Editor's note: A previous version of this article incorrectly stated Honey Nut Cheerios would be GMO free, but only original Cheerios will be stripped of all genetically modified organisms. The Motley Fool regrets the error.
Monsanto (NYSE:MON) reported first quarter results last Wednesday, and I'd almost characterize the press release as "triumphant". Despite certain setbacks, Monsanto posted a second consecutive quarter of record cash from operations, and reiterated its $5.00 to $5.20 per share guidance for fiscal 2014. However, digging a little deeper reveals a few problems investors shouldn't overlook.
An expensive mop
Management specifically referred to a "second consecutive quarter of record cash for share repurchases". It's interesting that the emphasis was on share repurchases, as the current round of share repurchases is authorized for $2 billion, but that should be taken with a grain of salt. Despite hundreds of millions spent on share repurchases over the last several years, actual shares outstanding has stayed roughly the same, declining less than 5 percent in the last ten years. These buybacks have done little more than absorb share dilution.
A better use of that record cash from operations would be to increase the paltry dividend, which currently yields just 1.4 percent.
A better quarter than the competition's
Another quirk worth noting is where Monsanto's sales and income growth came from this quarter. The Seeds and Genomics segment, which accounted for 70 percent of sales in 2013, declined 5 percent this quarter. This was offset by incredible growth in the Agricultural Productivity segment, due largely to price increases.

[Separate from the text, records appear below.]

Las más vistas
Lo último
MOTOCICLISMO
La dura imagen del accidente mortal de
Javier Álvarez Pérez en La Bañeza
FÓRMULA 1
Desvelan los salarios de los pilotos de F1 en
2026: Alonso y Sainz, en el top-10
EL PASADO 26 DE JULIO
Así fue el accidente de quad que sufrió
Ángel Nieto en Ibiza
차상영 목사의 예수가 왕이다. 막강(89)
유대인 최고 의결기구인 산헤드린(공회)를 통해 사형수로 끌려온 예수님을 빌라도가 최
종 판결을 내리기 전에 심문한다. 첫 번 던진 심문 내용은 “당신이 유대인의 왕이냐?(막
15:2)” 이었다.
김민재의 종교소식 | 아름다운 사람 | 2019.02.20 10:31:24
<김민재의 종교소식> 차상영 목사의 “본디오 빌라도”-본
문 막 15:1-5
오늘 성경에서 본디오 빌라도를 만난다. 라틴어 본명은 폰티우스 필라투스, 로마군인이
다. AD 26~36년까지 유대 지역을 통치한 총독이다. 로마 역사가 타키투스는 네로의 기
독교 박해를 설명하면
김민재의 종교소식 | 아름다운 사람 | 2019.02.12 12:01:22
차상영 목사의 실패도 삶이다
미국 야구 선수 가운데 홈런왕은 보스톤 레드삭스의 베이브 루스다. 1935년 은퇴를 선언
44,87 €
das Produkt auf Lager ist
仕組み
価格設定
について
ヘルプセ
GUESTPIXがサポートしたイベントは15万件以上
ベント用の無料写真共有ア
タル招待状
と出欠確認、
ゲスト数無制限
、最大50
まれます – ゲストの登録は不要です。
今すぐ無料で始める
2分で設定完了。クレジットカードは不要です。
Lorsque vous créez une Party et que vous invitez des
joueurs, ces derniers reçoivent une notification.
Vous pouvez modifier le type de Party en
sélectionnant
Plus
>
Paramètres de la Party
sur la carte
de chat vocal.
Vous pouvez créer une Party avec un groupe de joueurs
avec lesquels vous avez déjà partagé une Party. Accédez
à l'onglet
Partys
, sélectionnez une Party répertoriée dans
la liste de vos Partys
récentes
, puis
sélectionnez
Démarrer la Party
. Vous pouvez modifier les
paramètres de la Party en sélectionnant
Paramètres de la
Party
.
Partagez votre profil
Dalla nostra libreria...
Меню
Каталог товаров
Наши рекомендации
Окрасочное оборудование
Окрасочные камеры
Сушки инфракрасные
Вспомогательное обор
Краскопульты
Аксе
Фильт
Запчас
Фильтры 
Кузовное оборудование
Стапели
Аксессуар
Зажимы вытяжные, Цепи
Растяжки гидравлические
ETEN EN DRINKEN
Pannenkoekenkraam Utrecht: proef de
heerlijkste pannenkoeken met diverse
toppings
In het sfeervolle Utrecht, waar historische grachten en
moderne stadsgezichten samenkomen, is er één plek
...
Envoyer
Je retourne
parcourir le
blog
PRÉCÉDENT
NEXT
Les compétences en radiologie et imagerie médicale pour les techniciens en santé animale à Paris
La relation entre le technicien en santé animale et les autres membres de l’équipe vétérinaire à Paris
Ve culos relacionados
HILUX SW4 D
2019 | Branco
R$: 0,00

Fellow Fool Stephen D. Simpson is troubled by the decline in Seeds and Genomics, but it's not surprising. Corn seeds are Monsanto's single biggest product by far, and the price of corn has fallen almost 40 percent over the last year from near record highs -- it makes sense that farmers would be buying and planting fewer seeds. Dow Chemical (NYSE:DOW) also saw its seeds segment decline in its most recent quarter, and Syngenta (NYSE: SYT) was even forced to pre-emptively write down the value of its corn seeds inventory in excess of estimated sales.
The fact that Monsanto was able to successfully lean on its other products this quarter should be seen as a strength of the business rather than a weakness, especially given the highly synergistic relationship between Monsanto's agricultural productivity products and its seeds, which are specially designed to tolerate said products. However, Monsanto also acquired The Climate Corporation this quarter, a company which uses weather data to provide crop insurance to farmers. This isn't exactly unrelated to the core business, but it's certainly tangential, and it will be interesting to see whether it pays off for the company.
Can't forget about controversy
A discussion of Monsanto never feels complete without touching on the political climate. Despite essentially no scientific evidence that genetically modified organisms (GMOs) are unhealthy, General Mills (NYSE:GIS)recently became the latest company to bow to consumer pressure to remove them from some of its products. The company announced that original Cheerios would now be GMO free. While other flavors like Honey Nut aren't affected, that may change down the road. Honey Nut Cheerios and regular Cheerios are the No. 1 and 4 cereal brands in America, representing almost a billion dollars in sales, not to mention the other various Cheerios products.
As my colleague Brian Stoffel notes, Monsanto CEO Hugh Grant (not the actor) was quick to downplay the situation by pointing out that Cheerios are already made from GMO-free oats, but corn starch and sugar are the next two top ingredients.
While Cheerios' corn and sugar needs are probably not a significant source of revenue for seed companies like Monsanto, Dow, or Syngenta, General Mills is a prominent company whose product decisions can make waves in the food industry. The Cheerios decision echoes Whole Foods' decision last year to require GMO labeling on every product it sells, an ambitious project it plans to complete by 2018. These kinds of moves are great PR, but don't do much good for Monsanto or its peers, despite CEO Grant's diplomatic assurances that he's glad for the debate.
The Foolish bottom line
Despite record first quarter cash from operations, this wasn't as clear of a win for Monsanto as management might make it seem. While it's good that earnings per share isn't being whittled away by a runaway denominator, shareholders would be better served by a larger dividend than buybacks that just mop up share dilution.
Going forward, The Climate Corporation acquisition may be Monsanto's effort to use stable insurance profits to level out the rest of the business in the face of erratic crop prices and the ever-present threat of GMO-banning.